Repeat every entry exactly as it stands. Omit the images.

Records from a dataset
[Start of Attachment]
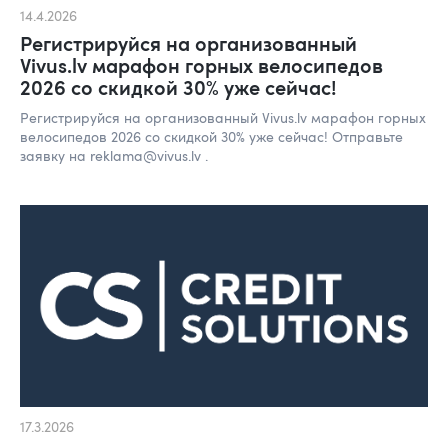
14.4.2026
Регистрируйся на организованный
Vivus.lv марафон горных велосипедов
2026 со скидкой 30% уже сейчас!
Регистрируйся на организованный Vivus.lv марафон горных
велосипедов 2026 со скидкой 30% уже сейчас! Отправьте
заявку на reklama@vivus.lv .
17.3.2026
[End of Attachment]
> [SOLUTION BELOW]:
14.4.2026
Регистрируйся на организованный
Vivus.lv марафон горных велосипедов
2026 со скидкой 30% уже сейчас!
Регистрируйся на организованный Vivus.lv марафон горных
велосипедов 2026 со скидкой 30% уже сейчас! Отправьте
заявку на reklama@vivus.lv .
17.3.2026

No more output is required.